Nasib Pengungsi Suriah yang Terjebak di Turki
IHRAM.CO.ID, ANKARA -- Gaziantep, di Turki selatan adalah rumah bagi setengah juta pengungsi Suriah. Banyak di antara mereka berharap bisa menuju Eropa tapi memutuskan akhirnya melanjutkan hidup di Turki dan belajar bahasa Turki.
Gaziantep's Irani Bazaar adalah tempat para pembuat roti. Sebelum matahari terbit, mereka akan membuat roti pipih Syria untuk para pelanggannya. Aroma wijen dan roti tidak beragi yang segar, memenuhi lingkungan di kota Anatolia pada saat pedagang lain mulai tiba dan membuka toko-toko mereka.
Roti tradisional Suriah biasa dinikmati untuk menu sarapan dan paling cocok disandingkan dengan mencelupkan ke dalam za'atar dan minyak zaitun, atau disajikan bersama kacang, falafel, fatteh dan hummus. Toko-toko lainnya di sepanjang jalan menjajakan aneka macam kopi, seperi nescafe dan kopi arab yang kental.
Terlepas dari namanya, bazaar Irani bukanlah tempat sekumpulan orang Iran melainkan jantung komunitas kota Suriah. Jalanan telah berubah dalam banyak hal.
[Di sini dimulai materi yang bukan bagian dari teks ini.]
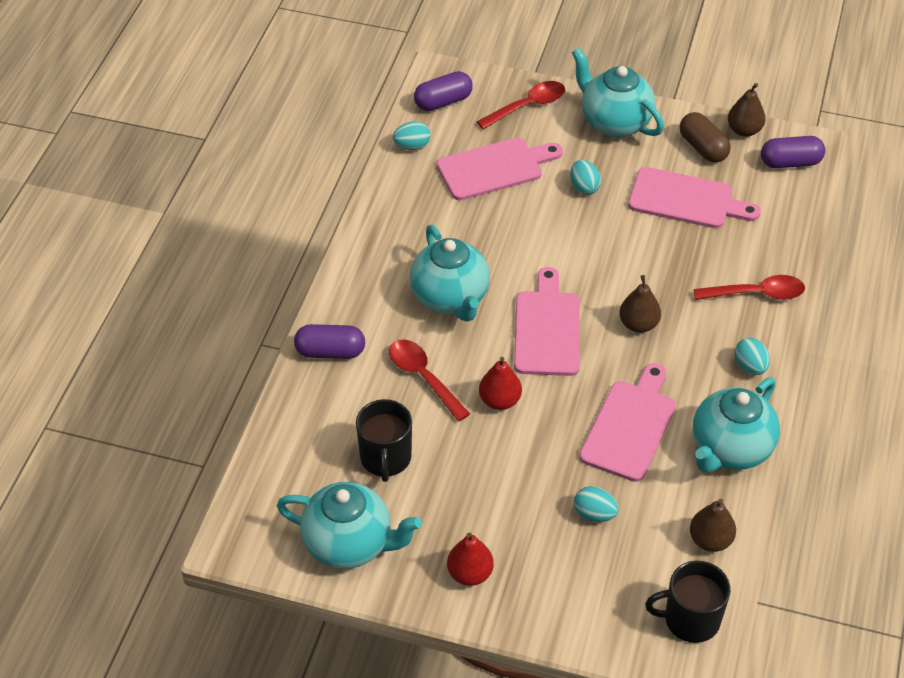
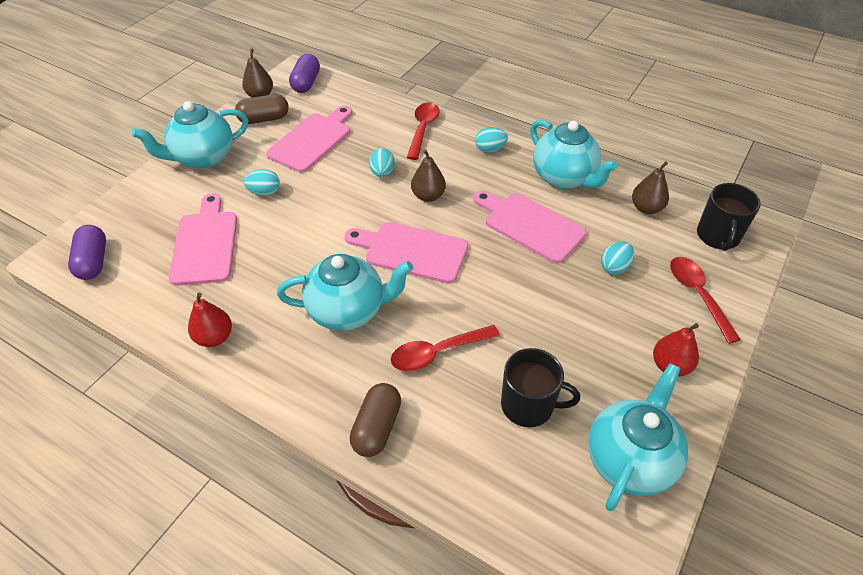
camera: 75 degrees left, 0 degrees up
(330, 352) = (377, 427): purple capsule -> brown capsule
(412, 146) = (135, 298): turquoise egg -> turquoise egg (382, 173)
(499, 401) = (481, 301): red pear -> red pear (214, 337)
(527, 106) = (145, 205): red spoon -> red spoon (697, 295)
"Awalnya kami memilih bazar Irani dan lingkungan sekitar, karena harga sewanya murah. Sebagian besar pemilik toko sekarang adalah warga Suriah. Itu adalah pusat utama bagi kami,” kata Alaa al-Dein Shasho (52) yang baru-baru ini meninggalkan toko kelontongnya di jalan untuk memulai bisnis AC seperti yang dia lakukan di rumah di Aleppo.
"Ayam, kacang-kacangan, sayuran, rempah-rempah kami, semuanya berasal dari pasar Irani,” kata Lubna Helli, pemilik restoran Lazord, tidak jauh dari situ.
Ketika warga Suriah melarikan diri dari negara mereka yang terus menerus perang selama 10 tahun, membuat Eropa menjadi negara krisis pengungsi. Sekitar satu juta orang Suriah telah menetap di Eropa, sebagian besar di Jerman, Swedia, Austria, dan Belanda.
Pada 2016, Uni Eropa mencapai kesepakatan dengan Turki, dengan imbalan bantuan 6 miliar euro, Ankara setuju untuk menghentikan pengungsi dan migran yang melakukan penyeberangan mematikan di Mediterania dan perjalanan panjang melalui Eropa timur. Warga Suriah dan lainnya yang berhasil melintasi laut ke Yunani sejak kesepakatan itu sekarang sebagian besar ditahan di kamp-kamp.
Akibatnya, Turki menjadi negara tuan rumah pengungsi terbesar di dunia, dengan 3,7 juta warga Suriah yang terdaftar, dan populasi yang terus bertambah, sekitar 500 ribu anak Suriah telah lahir di Turki sejak krisis dimulai.
Gaziantep adalah pusat dari realitas baru bagi warga Suriah dan Turki. Kota ini menampung sekitar setengah juta warga Suriah. Begitu juga dengan Istanbul memiliki jumlah pengungsi yang sama, pendatang baru di sana telah diserap ke dalam kota metropolitan yang sudah menampung 17 juta orang, dibandingkan dengan populasi sebelum perang Gaziantep yang berjumlah 1,5 juta.
Hidup masih jauh dari mudah bagi warga Suriah di Turki, tetapi lebih baik daripada Yordania atau Lebanon, di mana sebagian besar pengungsi tidak diberi hak untuk bekerja atau berintegrasi ke dalam masyarakat, dan ratusan ribu masih tinggal di kamp-kamp.